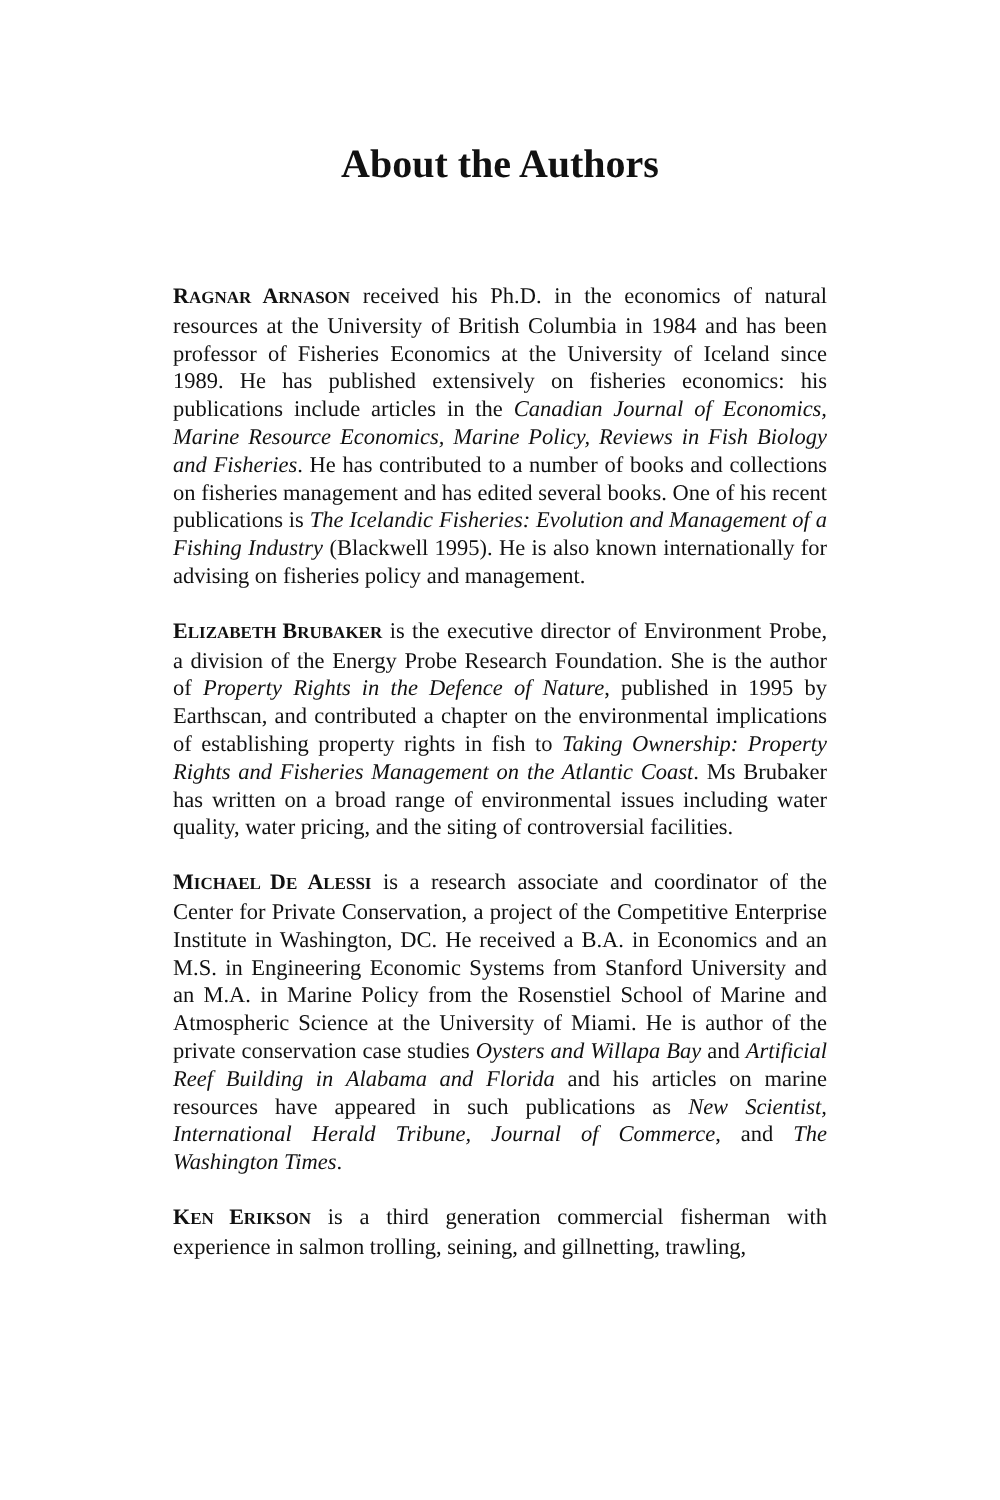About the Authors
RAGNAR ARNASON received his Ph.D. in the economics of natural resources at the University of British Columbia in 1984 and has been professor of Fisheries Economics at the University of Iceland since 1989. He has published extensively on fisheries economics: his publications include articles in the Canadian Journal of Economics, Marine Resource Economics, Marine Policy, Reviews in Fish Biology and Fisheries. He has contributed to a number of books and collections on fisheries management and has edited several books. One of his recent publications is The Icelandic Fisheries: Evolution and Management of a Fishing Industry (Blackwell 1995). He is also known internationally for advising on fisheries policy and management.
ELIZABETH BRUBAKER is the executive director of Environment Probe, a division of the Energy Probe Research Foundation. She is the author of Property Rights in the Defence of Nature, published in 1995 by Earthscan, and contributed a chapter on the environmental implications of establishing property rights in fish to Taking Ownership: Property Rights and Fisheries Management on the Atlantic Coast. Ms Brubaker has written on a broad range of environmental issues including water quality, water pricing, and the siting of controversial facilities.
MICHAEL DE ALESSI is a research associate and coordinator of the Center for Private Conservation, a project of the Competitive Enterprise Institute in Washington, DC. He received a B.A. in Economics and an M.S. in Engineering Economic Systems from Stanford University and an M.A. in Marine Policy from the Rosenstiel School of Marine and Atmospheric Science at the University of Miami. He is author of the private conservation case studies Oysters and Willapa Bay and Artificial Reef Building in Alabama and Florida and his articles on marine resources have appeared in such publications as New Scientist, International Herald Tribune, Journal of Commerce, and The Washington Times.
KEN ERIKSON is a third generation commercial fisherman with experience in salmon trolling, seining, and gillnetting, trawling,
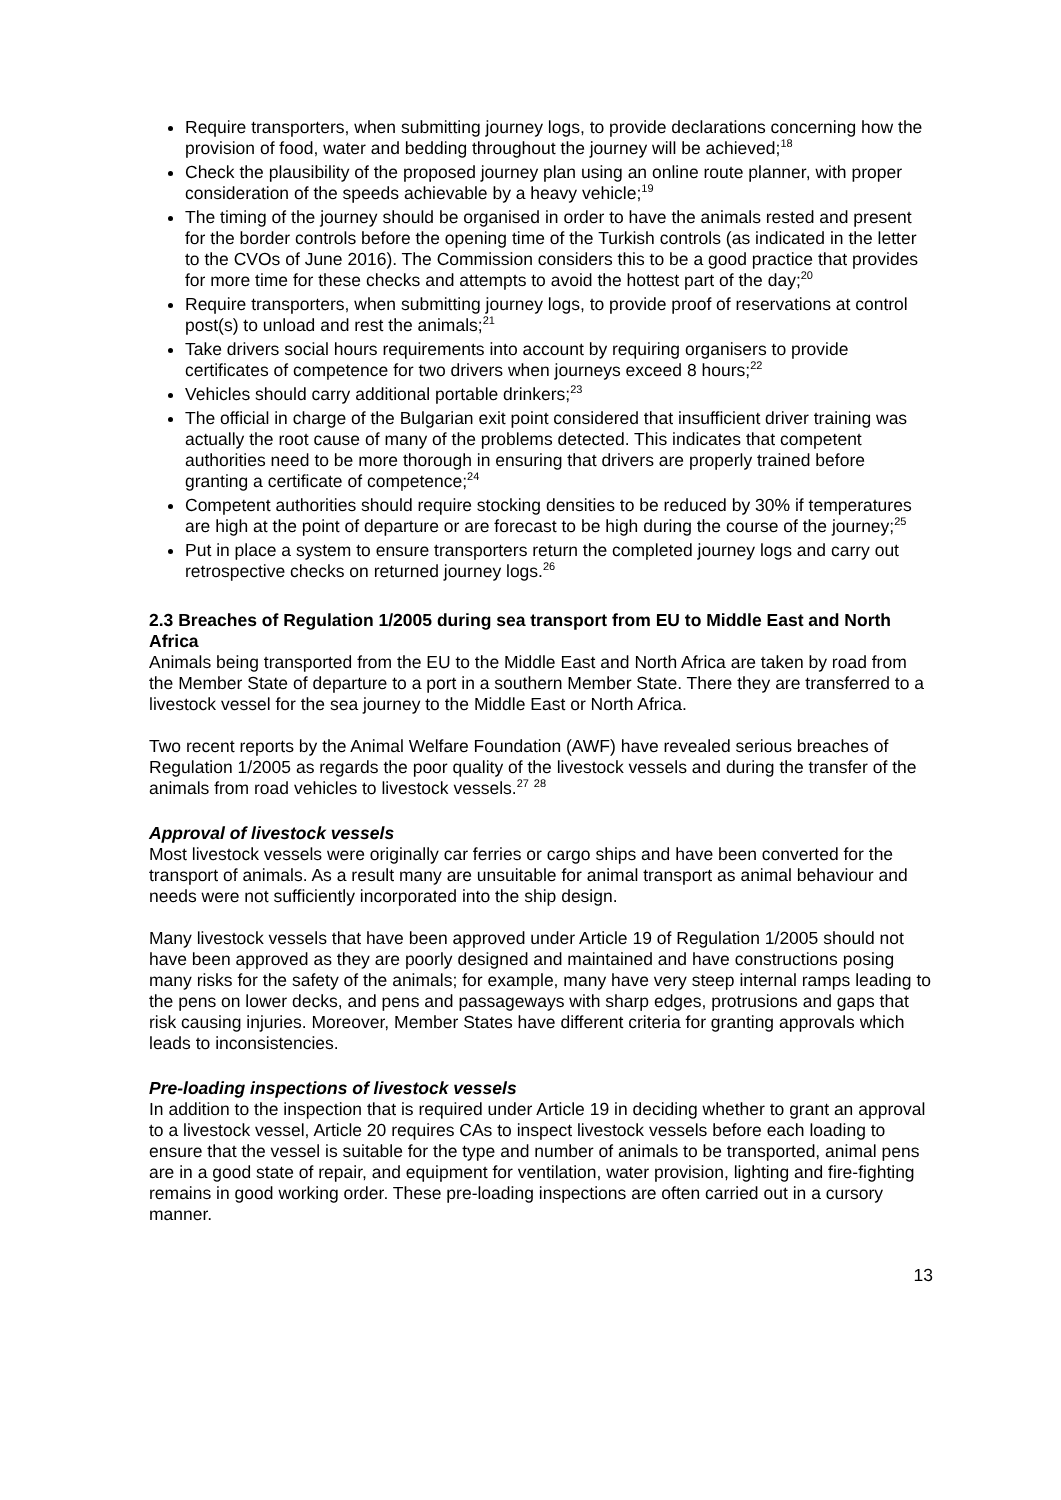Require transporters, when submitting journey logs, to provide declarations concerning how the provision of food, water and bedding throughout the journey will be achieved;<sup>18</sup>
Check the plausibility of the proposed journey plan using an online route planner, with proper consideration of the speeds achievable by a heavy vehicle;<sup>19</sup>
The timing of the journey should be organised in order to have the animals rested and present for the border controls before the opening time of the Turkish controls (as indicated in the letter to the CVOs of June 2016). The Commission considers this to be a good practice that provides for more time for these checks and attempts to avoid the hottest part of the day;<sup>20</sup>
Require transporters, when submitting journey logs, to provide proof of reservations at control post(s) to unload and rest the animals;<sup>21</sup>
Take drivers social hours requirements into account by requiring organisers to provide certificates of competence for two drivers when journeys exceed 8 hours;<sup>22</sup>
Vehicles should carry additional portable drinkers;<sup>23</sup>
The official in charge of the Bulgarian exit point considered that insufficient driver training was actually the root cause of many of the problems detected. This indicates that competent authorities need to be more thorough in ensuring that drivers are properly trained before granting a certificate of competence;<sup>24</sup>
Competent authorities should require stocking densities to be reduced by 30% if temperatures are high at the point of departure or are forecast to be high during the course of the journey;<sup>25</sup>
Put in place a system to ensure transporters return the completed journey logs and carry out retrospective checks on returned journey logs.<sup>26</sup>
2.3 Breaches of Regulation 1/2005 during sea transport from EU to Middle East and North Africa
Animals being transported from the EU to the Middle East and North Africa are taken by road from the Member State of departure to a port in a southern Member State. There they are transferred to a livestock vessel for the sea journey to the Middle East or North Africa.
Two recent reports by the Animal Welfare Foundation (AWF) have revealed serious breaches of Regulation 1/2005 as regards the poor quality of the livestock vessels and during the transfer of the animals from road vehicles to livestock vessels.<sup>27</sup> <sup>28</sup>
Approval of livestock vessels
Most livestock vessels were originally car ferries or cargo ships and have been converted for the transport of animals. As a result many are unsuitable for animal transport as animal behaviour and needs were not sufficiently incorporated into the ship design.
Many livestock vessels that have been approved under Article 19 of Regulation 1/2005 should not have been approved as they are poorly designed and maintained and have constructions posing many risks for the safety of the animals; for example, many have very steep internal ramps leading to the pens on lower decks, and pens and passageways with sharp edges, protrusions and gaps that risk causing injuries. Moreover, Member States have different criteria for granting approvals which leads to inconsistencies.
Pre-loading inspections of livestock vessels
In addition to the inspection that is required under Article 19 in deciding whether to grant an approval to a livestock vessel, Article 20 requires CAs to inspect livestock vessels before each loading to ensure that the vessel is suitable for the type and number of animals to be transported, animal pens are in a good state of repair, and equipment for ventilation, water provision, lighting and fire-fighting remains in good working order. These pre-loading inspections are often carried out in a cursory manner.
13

+++

**Requirement**
After checking the entries, state how many lines contain "with", and write nothing but the number.

**Solution below**
3